**Exercise objective:** Below are the entries; tally the lines holding the string "Rich" and give only that figure.

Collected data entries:
Segment Open
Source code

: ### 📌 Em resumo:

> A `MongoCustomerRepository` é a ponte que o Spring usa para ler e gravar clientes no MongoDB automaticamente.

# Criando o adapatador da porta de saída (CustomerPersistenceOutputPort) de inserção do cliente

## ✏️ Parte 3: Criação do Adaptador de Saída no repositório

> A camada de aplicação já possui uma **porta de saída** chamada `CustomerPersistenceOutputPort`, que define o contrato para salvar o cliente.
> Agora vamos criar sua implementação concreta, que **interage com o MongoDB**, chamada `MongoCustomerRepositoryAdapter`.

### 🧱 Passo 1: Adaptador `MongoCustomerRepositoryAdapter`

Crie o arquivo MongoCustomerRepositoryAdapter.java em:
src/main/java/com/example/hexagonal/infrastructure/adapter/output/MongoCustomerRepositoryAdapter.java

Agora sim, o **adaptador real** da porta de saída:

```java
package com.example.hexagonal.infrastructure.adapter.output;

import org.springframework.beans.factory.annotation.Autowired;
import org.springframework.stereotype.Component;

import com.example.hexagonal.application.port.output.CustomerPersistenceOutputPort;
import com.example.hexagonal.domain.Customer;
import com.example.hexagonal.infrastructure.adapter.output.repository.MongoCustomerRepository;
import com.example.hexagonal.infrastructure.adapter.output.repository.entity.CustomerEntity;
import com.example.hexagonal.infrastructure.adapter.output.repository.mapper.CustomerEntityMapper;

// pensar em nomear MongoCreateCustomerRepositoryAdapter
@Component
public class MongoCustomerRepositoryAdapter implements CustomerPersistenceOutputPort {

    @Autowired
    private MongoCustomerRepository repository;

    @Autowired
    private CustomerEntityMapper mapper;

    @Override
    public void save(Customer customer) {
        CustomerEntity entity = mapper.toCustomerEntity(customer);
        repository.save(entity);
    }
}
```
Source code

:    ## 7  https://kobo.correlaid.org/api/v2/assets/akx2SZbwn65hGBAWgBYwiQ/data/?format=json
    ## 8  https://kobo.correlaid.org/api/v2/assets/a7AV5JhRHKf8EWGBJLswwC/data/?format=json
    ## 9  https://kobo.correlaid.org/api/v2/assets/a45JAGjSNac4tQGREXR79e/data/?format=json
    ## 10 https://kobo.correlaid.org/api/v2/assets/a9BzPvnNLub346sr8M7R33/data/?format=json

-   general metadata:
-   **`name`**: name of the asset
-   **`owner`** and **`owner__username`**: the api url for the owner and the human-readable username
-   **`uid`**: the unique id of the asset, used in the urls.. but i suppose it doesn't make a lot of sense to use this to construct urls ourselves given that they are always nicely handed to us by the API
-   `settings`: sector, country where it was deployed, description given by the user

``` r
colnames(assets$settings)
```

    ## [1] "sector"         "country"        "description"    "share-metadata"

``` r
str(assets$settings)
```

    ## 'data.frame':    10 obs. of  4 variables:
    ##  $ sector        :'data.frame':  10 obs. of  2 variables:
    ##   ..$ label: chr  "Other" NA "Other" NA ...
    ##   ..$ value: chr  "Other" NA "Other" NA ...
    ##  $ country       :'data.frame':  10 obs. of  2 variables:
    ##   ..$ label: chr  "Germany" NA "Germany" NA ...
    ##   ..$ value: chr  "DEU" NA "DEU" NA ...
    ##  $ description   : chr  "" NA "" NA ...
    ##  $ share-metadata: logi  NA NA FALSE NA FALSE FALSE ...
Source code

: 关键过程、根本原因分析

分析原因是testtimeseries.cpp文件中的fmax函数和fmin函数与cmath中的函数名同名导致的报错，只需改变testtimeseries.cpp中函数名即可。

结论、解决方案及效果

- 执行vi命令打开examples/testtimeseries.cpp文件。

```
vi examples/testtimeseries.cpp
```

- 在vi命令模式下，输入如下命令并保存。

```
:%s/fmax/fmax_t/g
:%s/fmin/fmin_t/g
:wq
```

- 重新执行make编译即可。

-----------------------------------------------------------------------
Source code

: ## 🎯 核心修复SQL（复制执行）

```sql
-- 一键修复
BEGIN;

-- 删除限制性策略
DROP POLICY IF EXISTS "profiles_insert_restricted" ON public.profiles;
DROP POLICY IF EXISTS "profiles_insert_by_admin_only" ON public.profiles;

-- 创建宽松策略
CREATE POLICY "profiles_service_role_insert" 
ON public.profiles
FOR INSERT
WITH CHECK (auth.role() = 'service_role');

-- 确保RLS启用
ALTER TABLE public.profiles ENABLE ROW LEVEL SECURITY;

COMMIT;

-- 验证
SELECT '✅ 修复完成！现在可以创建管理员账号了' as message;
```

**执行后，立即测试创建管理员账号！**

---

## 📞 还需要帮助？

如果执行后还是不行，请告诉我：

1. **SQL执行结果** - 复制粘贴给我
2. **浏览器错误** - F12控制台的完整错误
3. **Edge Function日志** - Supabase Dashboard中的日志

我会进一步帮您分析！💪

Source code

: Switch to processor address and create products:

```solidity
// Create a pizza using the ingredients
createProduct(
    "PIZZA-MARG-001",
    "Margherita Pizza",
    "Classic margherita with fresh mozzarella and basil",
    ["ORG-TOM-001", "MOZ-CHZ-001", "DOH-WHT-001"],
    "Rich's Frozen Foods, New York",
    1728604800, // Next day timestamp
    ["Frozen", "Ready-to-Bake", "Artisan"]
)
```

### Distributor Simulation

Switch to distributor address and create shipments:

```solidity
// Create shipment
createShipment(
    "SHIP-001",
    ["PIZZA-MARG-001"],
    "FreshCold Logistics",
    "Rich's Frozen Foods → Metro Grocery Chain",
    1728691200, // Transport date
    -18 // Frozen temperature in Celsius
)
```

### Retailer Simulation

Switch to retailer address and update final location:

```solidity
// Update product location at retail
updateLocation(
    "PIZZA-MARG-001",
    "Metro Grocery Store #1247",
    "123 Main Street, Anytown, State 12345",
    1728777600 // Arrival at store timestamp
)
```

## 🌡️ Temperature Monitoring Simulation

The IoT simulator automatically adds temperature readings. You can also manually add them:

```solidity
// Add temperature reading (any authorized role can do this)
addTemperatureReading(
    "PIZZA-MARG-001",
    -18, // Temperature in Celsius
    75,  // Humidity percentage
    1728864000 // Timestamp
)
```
Segment Closed
**Solution to this problem:** 2